*Excerpted data*:

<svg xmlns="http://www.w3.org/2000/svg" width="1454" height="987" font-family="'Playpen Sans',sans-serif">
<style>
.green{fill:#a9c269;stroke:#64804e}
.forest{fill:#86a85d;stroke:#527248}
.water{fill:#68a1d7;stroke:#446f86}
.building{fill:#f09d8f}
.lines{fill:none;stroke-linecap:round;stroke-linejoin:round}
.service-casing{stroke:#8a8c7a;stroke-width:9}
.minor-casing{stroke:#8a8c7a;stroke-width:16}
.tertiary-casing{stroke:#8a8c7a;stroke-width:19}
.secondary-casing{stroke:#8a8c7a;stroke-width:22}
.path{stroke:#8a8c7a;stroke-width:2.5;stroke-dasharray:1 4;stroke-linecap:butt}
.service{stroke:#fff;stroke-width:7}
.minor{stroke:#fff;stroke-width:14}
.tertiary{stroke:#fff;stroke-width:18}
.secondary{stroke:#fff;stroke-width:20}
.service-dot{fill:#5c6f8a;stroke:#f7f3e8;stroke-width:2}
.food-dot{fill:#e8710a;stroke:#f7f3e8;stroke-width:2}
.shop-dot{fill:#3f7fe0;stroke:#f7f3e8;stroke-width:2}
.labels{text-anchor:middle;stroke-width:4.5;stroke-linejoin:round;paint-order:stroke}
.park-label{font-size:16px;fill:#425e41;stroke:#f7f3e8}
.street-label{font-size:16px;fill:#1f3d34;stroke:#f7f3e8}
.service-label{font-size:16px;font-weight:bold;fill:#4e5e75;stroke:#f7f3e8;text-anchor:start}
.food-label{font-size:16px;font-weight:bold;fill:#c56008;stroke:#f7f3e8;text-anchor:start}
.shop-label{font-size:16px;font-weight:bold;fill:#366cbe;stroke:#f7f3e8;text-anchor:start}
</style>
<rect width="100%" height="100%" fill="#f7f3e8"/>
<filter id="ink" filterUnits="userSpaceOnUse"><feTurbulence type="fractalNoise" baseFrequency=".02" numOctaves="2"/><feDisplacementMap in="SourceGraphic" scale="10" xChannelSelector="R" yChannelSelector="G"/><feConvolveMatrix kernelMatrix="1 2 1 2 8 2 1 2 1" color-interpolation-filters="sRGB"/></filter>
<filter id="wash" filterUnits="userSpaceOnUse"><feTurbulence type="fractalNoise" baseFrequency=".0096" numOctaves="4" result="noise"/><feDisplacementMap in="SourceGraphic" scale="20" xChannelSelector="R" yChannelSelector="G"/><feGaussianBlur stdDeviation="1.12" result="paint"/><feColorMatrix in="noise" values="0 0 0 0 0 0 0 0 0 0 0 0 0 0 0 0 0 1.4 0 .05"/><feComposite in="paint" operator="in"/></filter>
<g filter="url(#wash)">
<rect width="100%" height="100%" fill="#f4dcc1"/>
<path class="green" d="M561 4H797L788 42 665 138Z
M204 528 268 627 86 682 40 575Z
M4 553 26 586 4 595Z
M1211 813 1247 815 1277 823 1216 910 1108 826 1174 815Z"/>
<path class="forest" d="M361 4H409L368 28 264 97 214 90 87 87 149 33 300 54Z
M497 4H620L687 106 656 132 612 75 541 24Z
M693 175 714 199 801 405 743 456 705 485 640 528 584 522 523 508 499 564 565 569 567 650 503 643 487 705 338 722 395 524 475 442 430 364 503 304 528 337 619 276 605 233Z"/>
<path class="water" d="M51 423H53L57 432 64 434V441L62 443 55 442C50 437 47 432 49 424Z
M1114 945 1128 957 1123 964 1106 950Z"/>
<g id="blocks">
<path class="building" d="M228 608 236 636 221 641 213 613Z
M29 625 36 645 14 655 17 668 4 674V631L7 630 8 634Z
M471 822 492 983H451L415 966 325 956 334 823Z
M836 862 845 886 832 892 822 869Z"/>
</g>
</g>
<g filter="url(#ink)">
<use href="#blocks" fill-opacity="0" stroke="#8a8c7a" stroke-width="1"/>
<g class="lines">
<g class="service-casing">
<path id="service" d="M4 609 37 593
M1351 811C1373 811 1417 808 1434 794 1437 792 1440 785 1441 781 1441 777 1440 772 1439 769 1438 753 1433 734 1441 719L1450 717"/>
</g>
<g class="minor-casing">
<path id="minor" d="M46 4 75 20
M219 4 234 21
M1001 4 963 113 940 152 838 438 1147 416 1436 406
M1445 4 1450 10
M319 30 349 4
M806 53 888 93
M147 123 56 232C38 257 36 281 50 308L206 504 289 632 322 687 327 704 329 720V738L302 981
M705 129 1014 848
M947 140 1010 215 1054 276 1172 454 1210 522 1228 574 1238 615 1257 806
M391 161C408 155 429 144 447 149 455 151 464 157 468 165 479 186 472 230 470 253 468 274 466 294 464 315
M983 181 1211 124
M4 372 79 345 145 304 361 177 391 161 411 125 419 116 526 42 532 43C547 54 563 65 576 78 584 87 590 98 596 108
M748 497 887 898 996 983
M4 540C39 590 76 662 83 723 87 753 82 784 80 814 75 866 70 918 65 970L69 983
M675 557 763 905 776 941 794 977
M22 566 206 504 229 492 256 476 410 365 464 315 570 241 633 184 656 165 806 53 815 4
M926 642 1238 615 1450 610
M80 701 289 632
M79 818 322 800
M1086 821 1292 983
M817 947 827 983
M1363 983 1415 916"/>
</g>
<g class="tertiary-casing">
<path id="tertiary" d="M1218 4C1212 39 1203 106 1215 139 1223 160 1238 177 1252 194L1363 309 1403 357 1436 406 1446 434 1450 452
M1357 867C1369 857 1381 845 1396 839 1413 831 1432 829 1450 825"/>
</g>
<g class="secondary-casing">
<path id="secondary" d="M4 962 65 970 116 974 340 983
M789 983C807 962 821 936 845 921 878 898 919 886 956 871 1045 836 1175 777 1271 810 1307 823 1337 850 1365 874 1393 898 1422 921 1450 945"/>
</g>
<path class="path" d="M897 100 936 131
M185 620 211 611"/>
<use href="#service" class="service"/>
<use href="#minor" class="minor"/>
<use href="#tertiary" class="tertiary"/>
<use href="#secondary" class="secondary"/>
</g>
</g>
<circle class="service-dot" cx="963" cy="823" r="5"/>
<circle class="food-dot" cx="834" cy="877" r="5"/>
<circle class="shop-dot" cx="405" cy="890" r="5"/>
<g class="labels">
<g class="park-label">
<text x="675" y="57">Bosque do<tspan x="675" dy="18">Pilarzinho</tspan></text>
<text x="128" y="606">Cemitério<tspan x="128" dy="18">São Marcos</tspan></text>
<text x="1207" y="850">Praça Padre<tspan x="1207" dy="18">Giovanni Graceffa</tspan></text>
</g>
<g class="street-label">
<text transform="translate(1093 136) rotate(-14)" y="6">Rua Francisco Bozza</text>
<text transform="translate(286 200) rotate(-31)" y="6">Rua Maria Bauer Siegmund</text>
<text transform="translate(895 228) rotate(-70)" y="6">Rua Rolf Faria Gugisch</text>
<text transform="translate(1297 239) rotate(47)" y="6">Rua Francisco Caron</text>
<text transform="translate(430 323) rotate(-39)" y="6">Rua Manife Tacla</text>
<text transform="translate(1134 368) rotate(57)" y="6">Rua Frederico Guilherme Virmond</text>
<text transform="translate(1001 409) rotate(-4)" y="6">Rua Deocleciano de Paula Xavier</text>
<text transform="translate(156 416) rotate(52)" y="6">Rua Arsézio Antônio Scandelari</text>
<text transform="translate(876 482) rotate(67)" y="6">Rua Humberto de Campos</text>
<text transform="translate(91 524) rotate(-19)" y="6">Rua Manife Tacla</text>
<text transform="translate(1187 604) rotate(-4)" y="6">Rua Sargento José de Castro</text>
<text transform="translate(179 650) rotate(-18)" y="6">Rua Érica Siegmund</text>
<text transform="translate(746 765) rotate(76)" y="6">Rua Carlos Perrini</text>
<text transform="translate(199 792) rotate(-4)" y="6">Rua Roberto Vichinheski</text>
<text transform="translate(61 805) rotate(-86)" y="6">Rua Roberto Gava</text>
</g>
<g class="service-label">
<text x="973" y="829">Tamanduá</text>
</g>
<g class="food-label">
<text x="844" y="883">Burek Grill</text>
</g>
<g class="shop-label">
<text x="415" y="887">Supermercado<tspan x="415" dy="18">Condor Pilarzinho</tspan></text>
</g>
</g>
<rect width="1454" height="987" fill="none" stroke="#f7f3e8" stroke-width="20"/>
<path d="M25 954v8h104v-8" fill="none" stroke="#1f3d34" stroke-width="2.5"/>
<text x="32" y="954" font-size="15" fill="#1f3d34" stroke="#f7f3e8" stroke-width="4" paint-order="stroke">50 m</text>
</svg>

*What you will do*:
Across the entries above, count the lines with the word "wash" and report that count by itself.

*Final answer*:
2